Why is it important to handle removal of "less then two matches" in the same data step?

I'd like to understand how much this problem is performance(memory, CPU) focused.

The problem here is, that in the current code, when I discover a match, I immediately output it. If later it turns out, it is the only match, I cannot revoke it.

So instead of outputing, you should rather store it in memory (in a hash object, or in an array, or if it is really just 1 observation: in a temporary variable).

Then you should output it when it turns out, there are really enough matches. (Otherwise you just clear the hash, empty the array or variable.)

Unfortunately approach 1 (and also 2 and 3) is a bit more coding work.

But I rather adapted 's idea and code. It is much more easy to adapt to your needs. For example one additional line to exclude ids with less then 2 matches.

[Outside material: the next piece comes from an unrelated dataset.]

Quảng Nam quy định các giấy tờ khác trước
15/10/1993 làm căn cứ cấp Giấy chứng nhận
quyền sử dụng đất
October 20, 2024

Also I think this program uses a better heuristic (if you want to minimize the sum of distances): it is "more greedy" then my program, because it starts with the smallest overall distance.

PROC SQL;

create table t_c as

select a.id1, b.id2, a.score1, b.score2,

(a.score1-b.score2) as difx,

abs(a.score1-b.score2) as difa

from data1 a, data2 b

where (-0.01 <= (a.score1-b.score2) <=0.01)

group by id1

having count(*)>=2 /*exclude ids with less then 2 matches*/

order by difa;

QUIT;

data t_want(keep=id1 id2 difa difx score1 score2);

retain one 1;

length numCon1 numCon2 8;

if _N_=1 then do;

declare hash h1(multidata:'N', suminc:'one');/*This will use a counter for each ID: counting how many times it was used*/

h1.definekey('id1');

h1.definedone();

declare hash h2(multidata:'N', suminc:'one');/*This will use a counter for each ID: counting how many times it was used*/

h2.definekey('id2');

h2.definedone();

end;

do until(0);

set t_c;

h1.ref();

h1.sum(sum:numCon1);

h2.ref();

h2.sum(sum:numCon2);

if (numCon1<=2 and numCon2<=1) then do;

output;

end;

run;